A delegation from the Board of Education attended Wednesday night’s Board of Selectmen meeting and agreed that a public session should be held in February to discuss the desirability of a cooperative educational agreement between Colebrook and Norfolk.
Last November, following months of talks between the two towns’ top officials, Colebrook held a meeting attended by both boards of selectmen, the Colebrook school board and some members of the Colebrook public. Notification of the meeting was spotty in Norfolk, however, and some school board members said they did not know of it.
Colebrook First Selectman Brad Bremer has called for volunteers from his town to sit on a two-town committee to discuss consolidation. The proposed committee would discuss the pros and cons of consolidation and would precede any formalized effort.
But a public meeting should be held in Norfolk to give residents an opportunity to speak “before we even think of forming a committee,” Selectman Sandy Evans said Wednesday.
Consolidation efforts have seen two previous defeats, most recently in 2015. Norfolk First Selectman Matt Riiska said past efforts focused on costs, but that he is focusing on educational and social opportunities for students.
Norfolk’s Botelle School has 59 students and Colebrook, 64. Botelle’s population is predicted to decline by 10 more students in coming years.

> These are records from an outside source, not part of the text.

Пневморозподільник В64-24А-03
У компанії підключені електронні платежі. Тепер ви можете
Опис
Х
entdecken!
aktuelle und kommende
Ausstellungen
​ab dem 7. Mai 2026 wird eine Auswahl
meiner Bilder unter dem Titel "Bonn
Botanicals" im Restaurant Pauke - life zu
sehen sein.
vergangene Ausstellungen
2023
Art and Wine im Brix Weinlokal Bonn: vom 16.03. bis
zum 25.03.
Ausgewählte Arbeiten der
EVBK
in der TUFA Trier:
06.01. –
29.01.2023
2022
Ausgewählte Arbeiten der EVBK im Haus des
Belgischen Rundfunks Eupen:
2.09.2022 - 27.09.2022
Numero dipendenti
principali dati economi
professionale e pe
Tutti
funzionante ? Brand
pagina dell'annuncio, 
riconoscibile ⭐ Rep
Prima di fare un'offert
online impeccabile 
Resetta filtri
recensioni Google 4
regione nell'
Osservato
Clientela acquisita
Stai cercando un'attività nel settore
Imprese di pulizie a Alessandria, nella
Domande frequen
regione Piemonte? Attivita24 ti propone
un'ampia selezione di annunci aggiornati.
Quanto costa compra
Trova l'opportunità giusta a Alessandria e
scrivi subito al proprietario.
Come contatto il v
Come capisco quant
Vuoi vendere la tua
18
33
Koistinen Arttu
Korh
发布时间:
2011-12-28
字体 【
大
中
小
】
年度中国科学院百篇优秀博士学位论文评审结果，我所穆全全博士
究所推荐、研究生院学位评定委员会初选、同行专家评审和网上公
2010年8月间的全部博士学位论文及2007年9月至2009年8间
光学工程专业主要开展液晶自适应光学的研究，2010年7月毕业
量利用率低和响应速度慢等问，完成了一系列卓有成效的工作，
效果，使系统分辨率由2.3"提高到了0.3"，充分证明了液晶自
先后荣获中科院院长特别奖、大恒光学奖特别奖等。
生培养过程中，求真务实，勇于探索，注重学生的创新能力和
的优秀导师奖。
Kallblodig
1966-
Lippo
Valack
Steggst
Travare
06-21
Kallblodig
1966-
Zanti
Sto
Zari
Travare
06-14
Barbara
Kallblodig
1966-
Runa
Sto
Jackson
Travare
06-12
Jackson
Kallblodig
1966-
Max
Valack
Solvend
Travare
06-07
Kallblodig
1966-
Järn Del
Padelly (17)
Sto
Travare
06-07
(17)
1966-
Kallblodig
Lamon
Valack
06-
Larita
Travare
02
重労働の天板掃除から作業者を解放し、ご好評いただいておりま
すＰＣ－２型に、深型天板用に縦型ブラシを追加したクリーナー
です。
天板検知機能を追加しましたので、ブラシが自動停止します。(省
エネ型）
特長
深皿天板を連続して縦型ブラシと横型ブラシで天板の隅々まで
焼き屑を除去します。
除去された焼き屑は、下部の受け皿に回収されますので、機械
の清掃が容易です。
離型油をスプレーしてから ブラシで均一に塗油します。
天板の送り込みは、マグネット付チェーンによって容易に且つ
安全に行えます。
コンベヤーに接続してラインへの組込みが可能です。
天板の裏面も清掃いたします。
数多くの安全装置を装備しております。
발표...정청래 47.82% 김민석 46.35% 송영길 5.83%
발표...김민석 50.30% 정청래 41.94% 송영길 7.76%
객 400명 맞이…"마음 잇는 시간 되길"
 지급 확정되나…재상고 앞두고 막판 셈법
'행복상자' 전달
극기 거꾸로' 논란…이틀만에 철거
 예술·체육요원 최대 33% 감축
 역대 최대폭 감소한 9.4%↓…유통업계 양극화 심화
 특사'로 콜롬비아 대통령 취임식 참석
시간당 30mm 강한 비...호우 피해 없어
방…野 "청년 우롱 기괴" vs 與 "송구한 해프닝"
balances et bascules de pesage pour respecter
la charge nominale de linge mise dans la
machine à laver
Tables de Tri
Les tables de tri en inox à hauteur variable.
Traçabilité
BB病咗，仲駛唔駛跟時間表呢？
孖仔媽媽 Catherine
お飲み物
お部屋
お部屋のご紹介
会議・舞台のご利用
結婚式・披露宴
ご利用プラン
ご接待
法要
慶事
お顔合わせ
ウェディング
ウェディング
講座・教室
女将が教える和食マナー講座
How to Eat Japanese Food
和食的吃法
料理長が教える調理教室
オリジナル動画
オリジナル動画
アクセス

Riiska noted that the town’s 2019 Plan of Conservation and Development predicts a decline in Norfolk’s general population (more than 1,700 in 2010) to about 1,300 by 2040. In addition, few young families can afford to live in Norfolk, so the current population is aging, with a median age of 54.1, and 13.8 percent of the population being 65 or older.
School Board Chairman Virginia Coleman-Prisco asked if tax incentives might draw younger families to town. Riiska said he would take the idea to the finance board but added that families today usually have only one or two children.
“We would need to have 30 families with two children to bring the population of Botelle up to 120 kids,” he said. “It’s just not going to happen.”